Notably, although the lead time for signing contracts has increased, this does not mean CoreWeave will deploy capital earlier. Once active power is secured from data centers, the company still expects to be able to convert facilities into revenue-generating GPU compute capacity within 4-6 weeks, a turnaround time that is industry-leading.
Capacity Expansion: 2025 Target in Sight, 2027 is Key
JPMorgan analysts believe CoreWeave is on track to achieve its goal of approximately 850MW of active power by the end of 2025. More importantly, available capacity for 2026 is already largely allocated, either reflected in the ~$56 billion order backlog or subject to late-stage pipeline discussions with clients. The majority of the company's currently unallocated capacity is concentrated in 2027, and potential orders for this 2027 capacity are already clearly identified. Given clients' willingness to sign contracts with longer delivery cycles, the conversion of orders for 2027 capacity could begin as early as the first half of 2026. The report notes that these dynamics reinforce the strength and long-term nature of demand, viewed as positive factors improving the visibility of CoreWeave's business.

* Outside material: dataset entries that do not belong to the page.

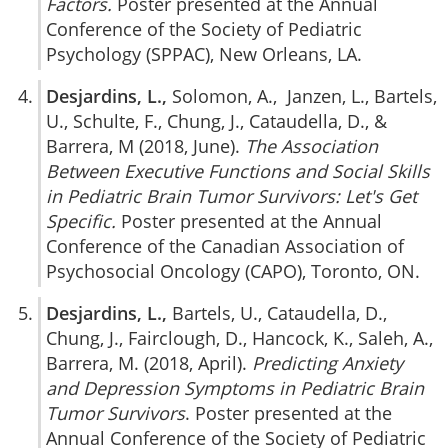
Factors.
Poster presented at the Annual
Conference of the Society of Pediatric
Psychology (SPPAC), New Orleans, LA.
Desjardins, L.,
Solomon, A., Janzen, L., Bartels,
U., Schulte, F., Chung, J., Cataudella, D., &
Barrera, M (2018, June).
The Association
Between Executive Functions and Social Skills
in Pediatric Brain Tumor Survivors: Let's Get
Specific.
Poster presented at the Annual
Conference of the Canadian Association of
Psychosocial Oncology (CAPO), Toronto, ON.
Desjardins, L.,
Bartels, U., Cataudella, D.,
Chung, J., Fairclough, D., Hancock, K., Saleh, A.,
Barrera, M. (2018, April).
Predicting Anxiety
and Depression Symptoms in Pediatric Brain
Tumor Survivors
. Poster presented at the
Annual Conference of the Society of Pediatric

Financing Strategy: Asset Financing Dominates
CoreWeave's capital-intensive business model is supported by a complex financing strategy. The company stated that 90% of its capital expenditures are supported by asset financing rather than debt financing at the parent company level. This implies that changes in the parent company's credit profile have a lesser impact on most of its financing capacity. The report indicates the company has been able to raise debt at favorable rates and expects this trend to continue. In the future, some contracts might even be financed at the asset level based on revenue and cash flows, potentially increasing the loan-to-cost ratio from an implied ~90% to around 120%. Furthermore, the delays in data center construction mentioned in the Q3 earnings report, attributed to third-party developers, are now progressing in line with updated guidance. The report adds that CoreWeave's management proactively manages construction timelines, including building buffer time into completion targets for third-party contracts to account for potential variances or delays. The report suggests the market may be underestimating the complexity of building AI data centers at scale in an extremely short timeframe, with the primary current constraints being supply chain challenges like labor, which is an industry-wide issue.

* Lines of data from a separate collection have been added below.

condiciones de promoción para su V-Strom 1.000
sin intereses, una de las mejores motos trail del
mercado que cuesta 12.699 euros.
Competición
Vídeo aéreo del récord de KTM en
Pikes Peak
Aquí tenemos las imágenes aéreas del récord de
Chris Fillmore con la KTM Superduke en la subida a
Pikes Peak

A Risk List That Cannot Be Ignored The report analyzes CoreWeave's potential risks. First is high customer concentration: a significant portion of revenue comes from a limited number of clients, and nearly all recent growth has come from expansion within existing customers. Second is supplier dependence: in 2024, all GPUs were sourced from NVIDIA, with the top three suppliers accounting for the bulk of procurement. Third is the ongoing need for substantial capital expenditure and debt; any deterioration in financing ability would directly impact growth and cash flow. Finally, there are macroeconomic fluctuations. The report warns that any sustained macroeconomic headwinds could prompt buyers to delay purchases. As a cloud service provider requiring significant investment from its customers, CoreWeave could be disproportionately impacted. In the event of economic volatility, its stock price might suffer significantly due to risk-off sentiment. JPMorgan emphasizes that CoreWeave operates in the most certain infrastructure segment of the AI wave, with demand signals so strong they are causing a paradigm shift in client behavior, while its execution capabilities and financing innovation make it a top player. However, this high growth is underpinned by extreme financial leverage, customer concentration, and macroeconomic sensitivity. This is a story in which only investors with a specific risk appetite should participate.